Neural Machine Translation with Keras

http://nmt-keras.readthedocs.io

MIT License

533 stars 130 forks source link

Issue with ensemble scoring method #134

Closed NamTran838P closed 4 years ago

NamTran838P commented 4 years ago

I am using the function score_corpus in apply_model.py and encountering the following issue:

Capture

My code is as follows:

def main():
    params = load_parameters()
    args = argparse.Namespace()
    args.dataset = "dataset/Dataset_tutorial_dataset.pkl"
    args.source = "validation_error.txt"
    args.target = "validation_correct.txt"
    args.dest = "ensemble_score.txt"
    args.weights = [0.33, 0.33, 0.33]
    args.verbose = True
    args.n_best = 3
    args.splits = ['test']
    args.models = ["ensemble_models/lstm_128", "ensemble_models/lstm_256", "ensemble_models/lstm_1024"]
    score_corpus(args, params)

It appears that the problem is in the scoreNet function in multimodal_keras_wrapper. Any help is really appreciated! Thanks

lvapeab commented 4 years ago

I've been unable to reproduce your error. I have pushed a small fix for an edge case. Try again updating the repo.

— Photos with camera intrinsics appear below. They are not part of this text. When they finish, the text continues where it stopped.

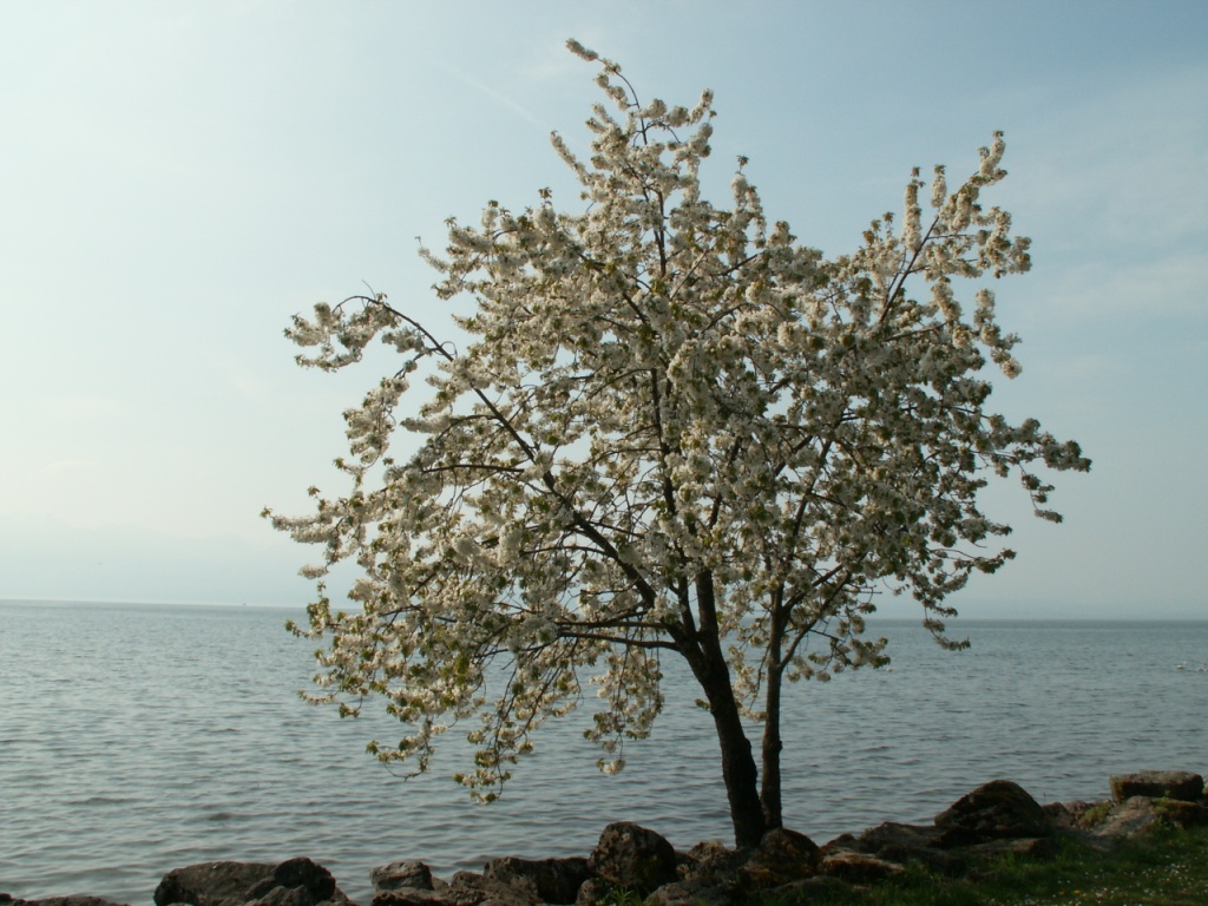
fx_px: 1221
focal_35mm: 35
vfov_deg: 40.7
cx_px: 604
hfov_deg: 52.6
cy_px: 453
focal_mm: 5.86
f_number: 8
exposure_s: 1/250
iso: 50
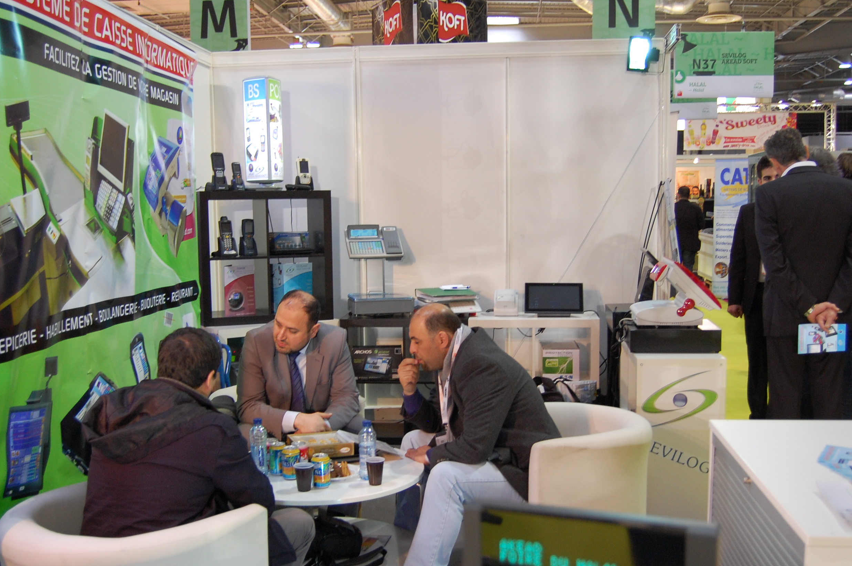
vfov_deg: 33.3
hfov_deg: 48.5
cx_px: 413
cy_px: 303
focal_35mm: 40
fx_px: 946
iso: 640
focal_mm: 22
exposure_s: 1/30
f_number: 3.8
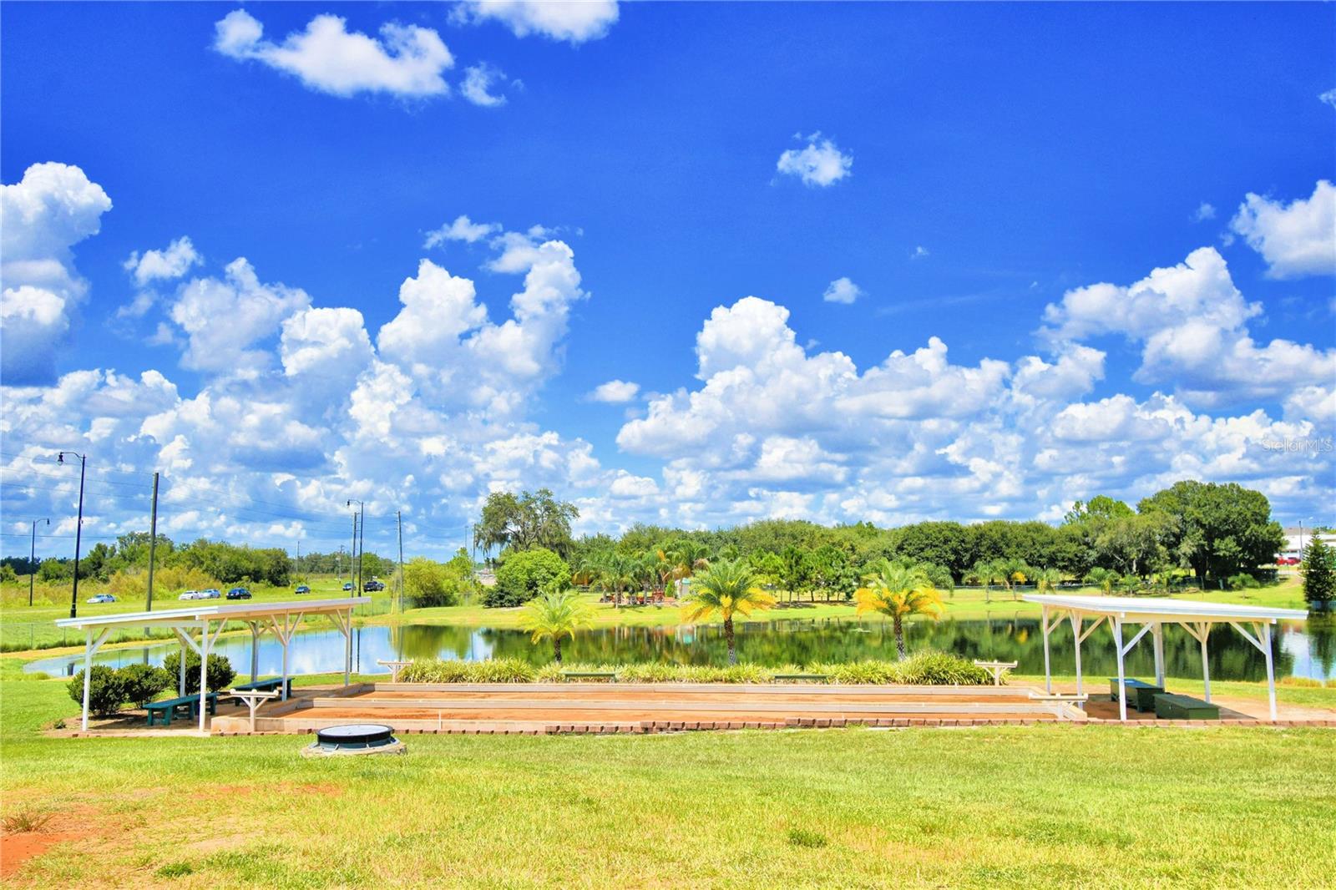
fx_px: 1113
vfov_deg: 43.6
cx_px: 668
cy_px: 445
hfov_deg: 61.9
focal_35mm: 30
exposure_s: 1/1250
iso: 100
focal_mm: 20
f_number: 5.6
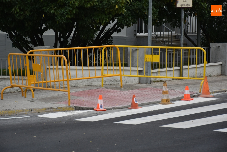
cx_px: 114
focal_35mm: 112
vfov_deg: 12.2
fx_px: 710
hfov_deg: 18.2
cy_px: 76
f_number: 5
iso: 500
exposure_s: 1/250
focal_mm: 75
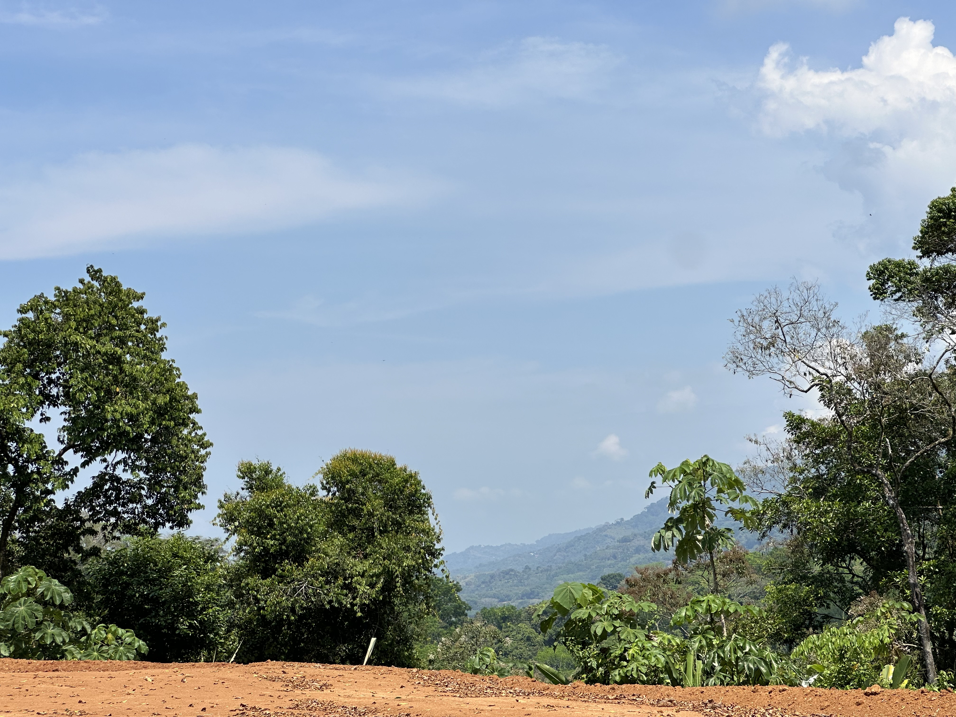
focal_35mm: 77
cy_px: 358
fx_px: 2127
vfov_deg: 19.1
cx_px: 478
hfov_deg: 25.3
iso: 32
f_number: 2.8
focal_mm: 9
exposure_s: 1/1107
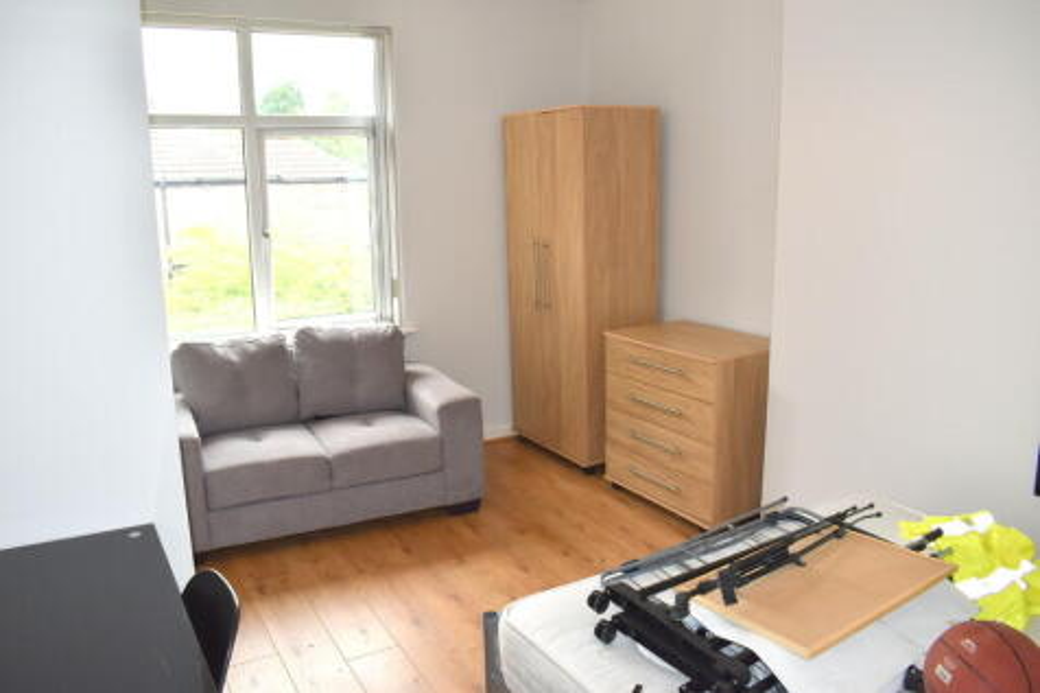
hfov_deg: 67.4
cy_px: 346
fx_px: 780
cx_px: 520
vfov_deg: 47.9
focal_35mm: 27
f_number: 5.6
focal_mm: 18
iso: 400
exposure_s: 1/125
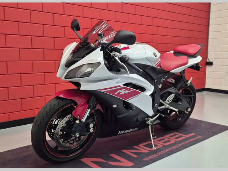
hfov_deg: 73.9
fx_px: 151
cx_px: 114
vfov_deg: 58.9
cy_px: 86
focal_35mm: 23
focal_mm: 5.4
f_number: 1.8
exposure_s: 1/100
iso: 200
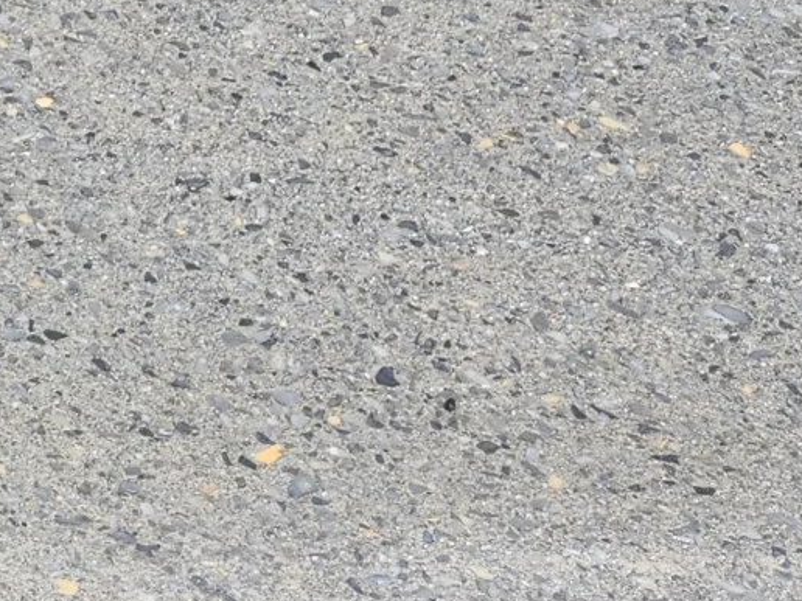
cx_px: -1024
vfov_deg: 12.6
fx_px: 2641
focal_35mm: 114
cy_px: -160
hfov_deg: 13.5
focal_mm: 5.54
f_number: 1.8
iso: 25
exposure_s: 1/1078
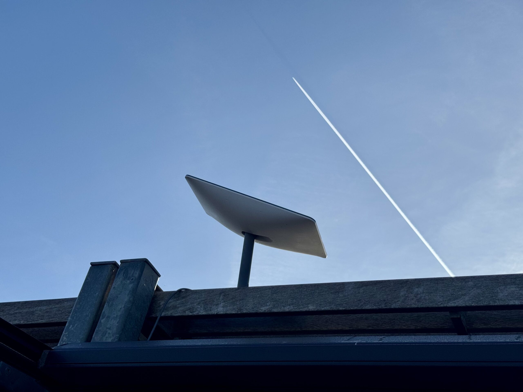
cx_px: 262
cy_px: 196
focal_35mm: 48
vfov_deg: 30.3
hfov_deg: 39.7
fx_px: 725
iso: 64
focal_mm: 6.76
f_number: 1.78
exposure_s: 1/7092
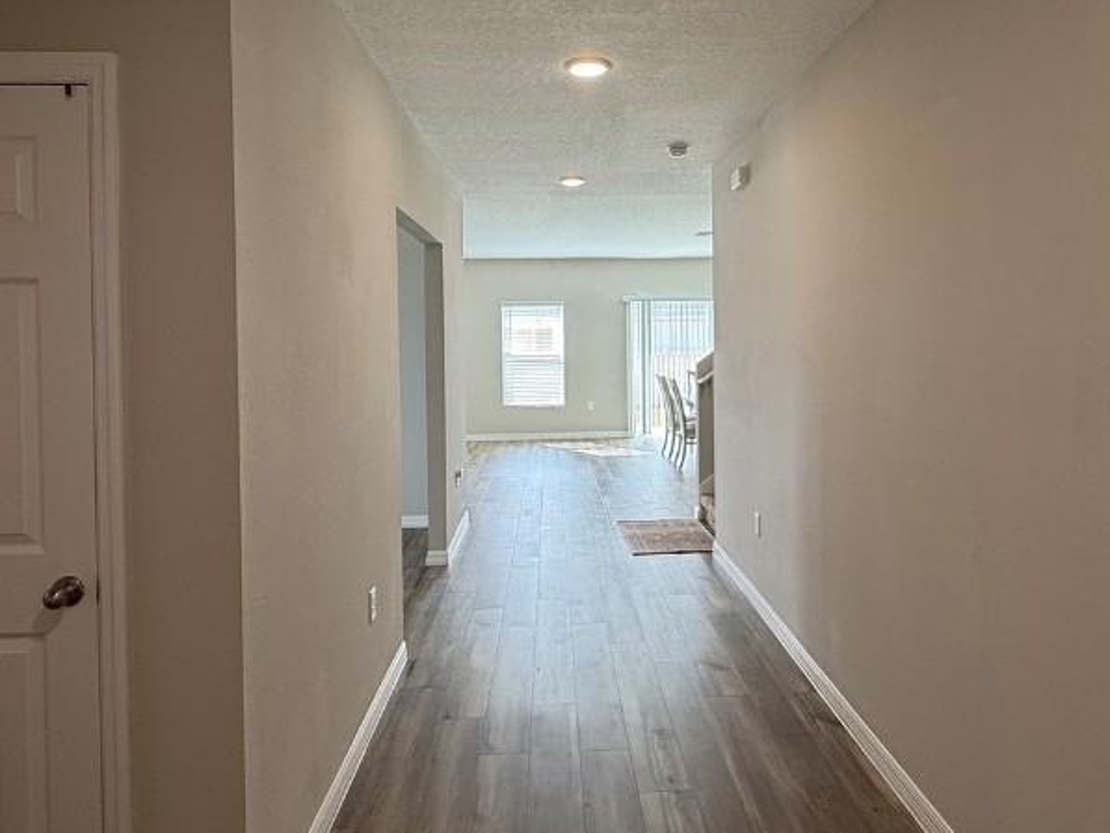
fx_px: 770
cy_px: 340
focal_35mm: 24
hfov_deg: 71.5
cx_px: 595
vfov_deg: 56.5
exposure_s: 1/120
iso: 100
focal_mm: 2.22
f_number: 2.2
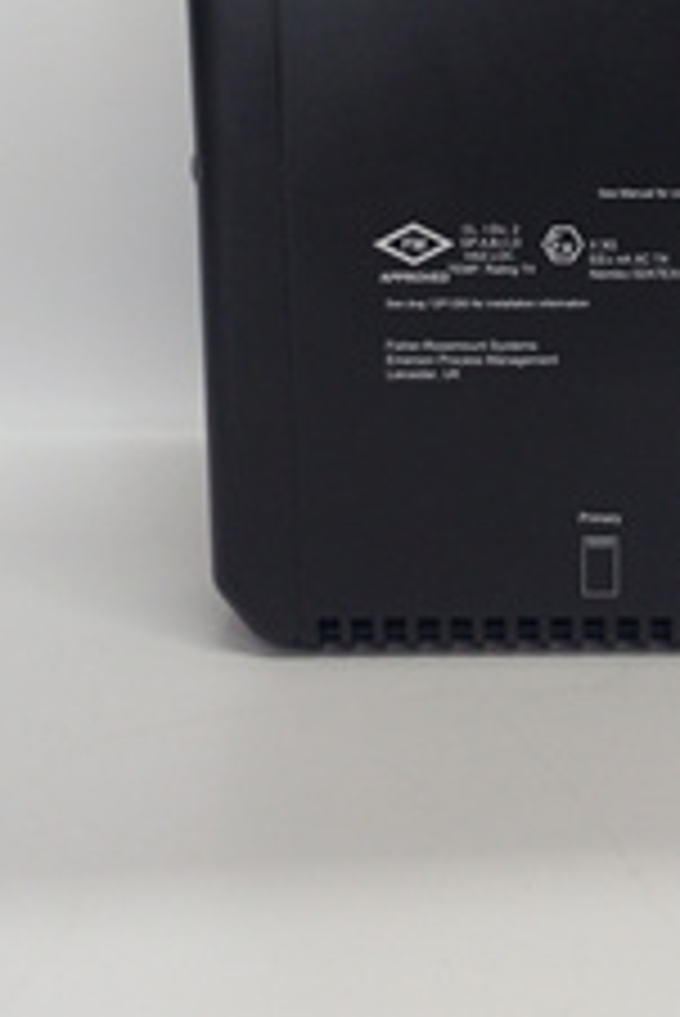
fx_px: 1754
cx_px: 540
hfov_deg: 21.7
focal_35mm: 62
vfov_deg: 31.6
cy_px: 218
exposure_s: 1/33
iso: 104
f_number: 2
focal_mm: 3.79
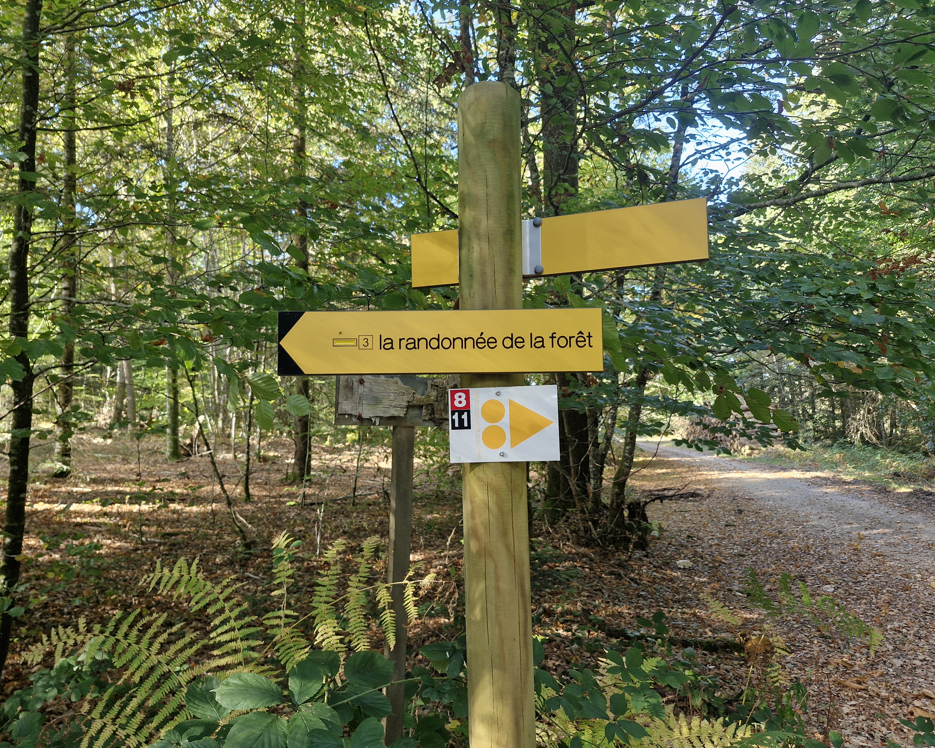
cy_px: 374
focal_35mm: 24
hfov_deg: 70.3
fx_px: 664
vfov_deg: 58.8
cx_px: 460
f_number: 1.8
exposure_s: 1/100
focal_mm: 5.54
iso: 125
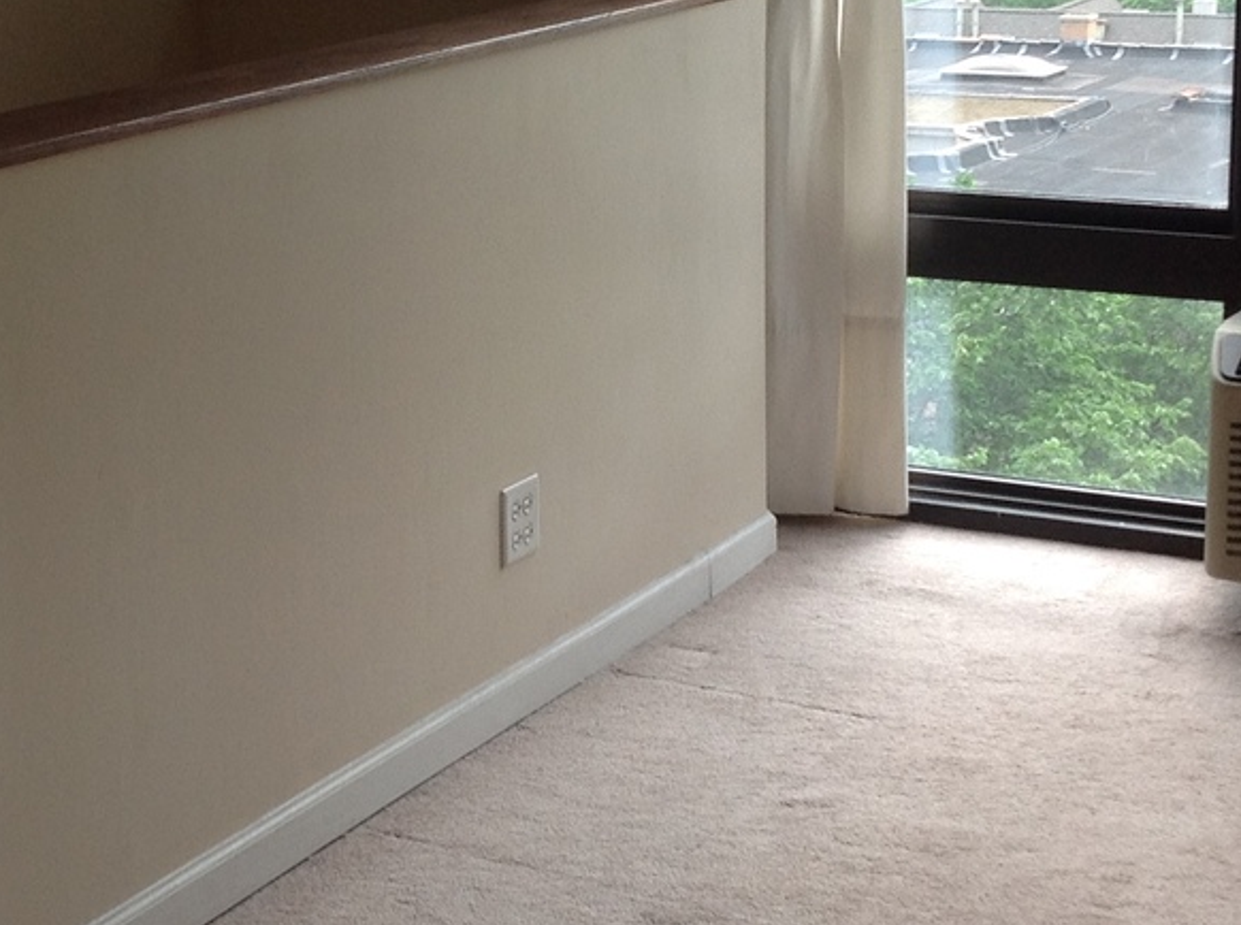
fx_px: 3113
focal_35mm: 87
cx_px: 301
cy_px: 243
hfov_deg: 22.3
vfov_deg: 16.8
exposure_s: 1/120
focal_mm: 4.28
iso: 64
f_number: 2.4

If it doesn't work, can you set args.splits = ['val'] and try again?

If it still doesn't work, can you provide more info about the dataset? For instance:

from keras_wrapper.saving import loadDataset
ds = loadDataset('dataset/Dataset_tutorial_dataset.pkl')
print("ids_inputs:", ds.ids_inputs)
print("ids_outputs:", ds.ids_outputs)
print("types_inputs:", ds.types_inputs)
print("types_outputs:", ds.types_outputs)
print("len_train:", ds.len_train)
print("len_val:", ds.len_val)
print("len_test:", ds.len_test)

NamTran838P commented 4 years ago

I just updated everything and tried setting args.splits = ['val']. The following error showed up:

Here is more information about the dataset:

Thanks a lot for your help.

lvapeab commented 4 years ago

I think I was able to reproduce your problem. I think you are updating a dataset of type text with data of type text_features. This has been fixed (https://github.com/MarcBS/multimodal_keras_wrapper/commit/1349edaaa0e13092a72280bb24316b460ed841de).

I've also modified a little bit the update_dataset_from_file. So, please try again updating multimodal_keras_wrapper and nmt_keras.